14-Morning traffic in New Delhi.
Moving to the Metropolitan hotel for a night and then back to Saptagiri for the night before I leave, because it's near the airport.
Wisdom comes from knowing what to overlook.
Deb says not to bring back anything "too weird".
Greater wisdom comes from not ignoring a wife's advice
As I wendy qay around Connaught place, center of Delhi, an ever "helpful" Indian points me off in the wrong direction (I have a map) and suggests it take a rickshaw otherwise, "you end up with dog shit on your shoes, sir".
"Very nice sunglasses, sir. You look like movie star".
All the guide books say, without exception, that the people of Varanasi are the pushiest and most bothersome in India, but I think that Delhi is worse, and, in fact, the people of Varanasi left me, remarkably, alone to wander and marvel.
For that, I am grateful.
One book said that it might be the best or worst part of a trip to India, and I admit that before I left home, I was a little worried that I had chosen to go there. Its reputation put me off.But now, from the perspective of a few days and seeing Delhi again, I'm glad iI stuck the decision out.
Watching clothes being washed in the Ganges, boats being built with a handsaw and a chisel, bodies being burned and the wood for each size body being weighed and assessed a price, Buddha achieving his insights beneath his Bodhi tree, and the celebrating of Holi in a cloud of mosquitos, all this has no place at all in New Delhi.
Deb told me that I would look pretty stupid if I didn't make it to Agra and the Taj Mahal. I said I wanted to go to Haridwar, but it doesn't seem to be possible, and Agra is.
Off to Agra tomorrow.
An undercurrent of anxiety swirls just out of sight here, and that is the crisis in Japan and the threat of a nuclear catastrophe. The newspapers are full of the horrible news, but on TV you would never notice.
Bollywood and Bruce Willis everywhere.
No CNN. No BBC.
Hard to figure
There is a channel, CCTV, which is the chinese CNN, and they do notice what is going on, it being right next door, so to speak. They worry that the wind will shift.
I worry that the wind will continue to blow across the Pacific Ocean. It's a big ocean, I know, but hardly big enough under the circumstances.
I wonder what all the Japanese people here are thinking.
Their english is not so good, and mine seems to be deteriorating.
One reason to go to Agra is to take advantage of an English-speaking guide because I have so many questions.
" Tuk-tuk, sir! Natural air condition'"
I suppose that its not everyone who, denied a trip to Haridwar, has to settle for the Taj Mahal.
First bottle of wine since I left U. S. The nibbles in the bar are salted, dried banana chips.

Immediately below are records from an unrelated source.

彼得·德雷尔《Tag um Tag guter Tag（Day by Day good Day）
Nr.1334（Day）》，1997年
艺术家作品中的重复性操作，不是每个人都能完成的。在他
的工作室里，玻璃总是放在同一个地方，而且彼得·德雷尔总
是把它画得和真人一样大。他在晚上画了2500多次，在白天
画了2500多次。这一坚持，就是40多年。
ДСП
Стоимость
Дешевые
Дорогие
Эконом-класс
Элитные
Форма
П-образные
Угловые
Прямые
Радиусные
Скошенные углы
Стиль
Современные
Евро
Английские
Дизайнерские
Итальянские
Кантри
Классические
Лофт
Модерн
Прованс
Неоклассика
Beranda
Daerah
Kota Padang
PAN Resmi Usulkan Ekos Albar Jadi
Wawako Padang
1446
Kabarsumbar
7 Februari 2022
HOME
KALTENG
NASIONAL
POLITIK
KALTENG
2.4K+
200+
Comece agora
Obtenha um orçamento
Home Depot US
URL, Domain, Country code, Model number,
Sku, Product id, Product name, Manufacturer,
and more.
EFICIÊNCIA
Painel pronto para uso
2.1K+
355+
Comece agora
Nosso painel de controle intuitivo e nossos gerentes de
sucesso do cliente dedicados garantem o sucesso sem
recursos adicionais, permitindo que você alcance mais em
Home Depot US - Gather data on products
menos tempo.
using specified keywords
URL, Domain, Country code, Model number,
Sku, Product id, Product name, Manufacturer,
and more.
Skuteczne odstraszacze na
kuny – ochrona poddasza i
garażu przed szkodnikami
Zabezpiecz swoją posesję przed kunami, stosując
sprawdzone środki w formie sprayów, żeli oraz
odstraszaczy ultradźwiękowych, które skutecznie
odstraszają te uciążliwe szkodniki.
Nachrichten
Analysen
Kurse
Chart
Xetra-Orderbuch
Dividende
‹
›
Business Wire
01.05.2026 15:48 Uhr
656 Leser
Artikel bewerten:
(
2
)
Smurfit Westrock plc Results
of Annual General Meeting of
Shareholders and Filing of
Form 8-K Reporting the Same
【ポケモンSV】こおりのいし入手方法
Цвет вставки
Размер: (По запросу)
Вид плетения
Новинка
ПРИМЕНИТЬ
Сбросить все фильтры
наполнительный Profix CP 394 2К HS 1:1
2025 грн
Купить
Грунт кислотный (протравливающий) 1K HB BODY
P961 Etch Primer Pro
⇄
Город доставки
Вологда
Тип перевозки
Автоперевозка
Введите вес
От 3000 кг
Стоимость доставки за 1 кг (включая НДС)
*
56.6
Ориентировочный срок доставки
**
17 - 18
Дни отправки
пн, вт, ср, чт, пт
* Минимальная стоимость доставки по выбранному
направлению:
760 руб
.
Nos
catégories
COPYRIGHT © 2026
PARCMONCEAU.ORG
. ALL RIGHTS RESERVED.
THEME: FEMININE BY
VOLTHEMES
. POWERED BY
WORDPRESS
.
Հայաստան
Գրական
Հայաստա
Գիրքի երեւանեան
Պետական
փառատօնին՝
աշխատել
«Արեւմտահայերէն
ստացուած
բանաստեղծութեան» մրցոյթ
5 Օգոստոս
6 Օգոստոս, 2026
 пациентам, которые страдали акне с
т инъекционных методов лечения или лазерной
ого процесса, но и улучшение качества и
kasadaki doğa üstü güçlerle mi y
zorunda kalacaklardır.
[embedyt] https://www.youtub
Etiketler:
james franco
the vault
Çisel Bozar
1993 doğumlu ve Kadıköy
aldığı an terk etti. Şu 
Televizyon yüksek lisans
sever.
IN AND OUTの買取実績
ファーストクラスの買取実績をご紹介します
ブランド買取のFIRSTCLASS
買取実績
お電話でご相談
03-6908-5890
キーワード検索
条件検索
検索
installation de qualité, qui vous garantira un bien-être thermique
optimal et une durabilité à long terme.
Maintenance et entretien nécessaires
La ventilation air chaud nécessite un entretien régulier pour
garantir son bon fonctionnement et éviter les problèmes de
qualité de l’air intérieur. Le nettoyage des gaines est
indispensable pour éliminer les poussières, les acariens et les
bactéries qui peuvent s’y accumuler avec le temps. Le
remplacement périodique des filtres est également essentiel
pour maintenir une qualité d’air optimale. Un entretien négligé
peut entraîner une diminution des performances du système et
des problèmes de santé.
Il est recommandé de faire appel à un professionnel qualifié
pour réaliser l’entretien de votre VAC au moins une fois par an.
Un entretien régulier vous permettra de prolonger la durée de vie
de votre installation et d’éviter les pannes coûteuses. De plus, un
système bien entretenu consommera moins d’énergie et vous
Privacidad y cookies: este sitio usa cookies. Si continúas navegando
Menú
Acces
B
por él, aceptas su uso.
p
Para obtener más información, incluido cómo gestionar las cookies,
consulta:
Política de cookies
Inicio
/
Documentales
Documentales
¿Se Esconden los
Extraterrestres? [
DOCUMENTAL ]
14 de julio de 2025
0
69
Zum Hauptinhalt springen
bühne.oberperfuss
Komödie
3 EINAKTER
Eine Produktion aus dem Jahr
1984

I asked the waiter to turn on the TV for tonight's cricket match and , unless it involved India, it would not be shown.
"We are a prideful nation," he said.
We laughed.
The music is by Raul Sharma, really lovely, although I think the name of the cd is "lounge music"!
Pineapple upside down cake!
First dessert since Switzerland.
I'm worried about Billy John and Kimiko. This mess in japan will only get worse, I'm afraid.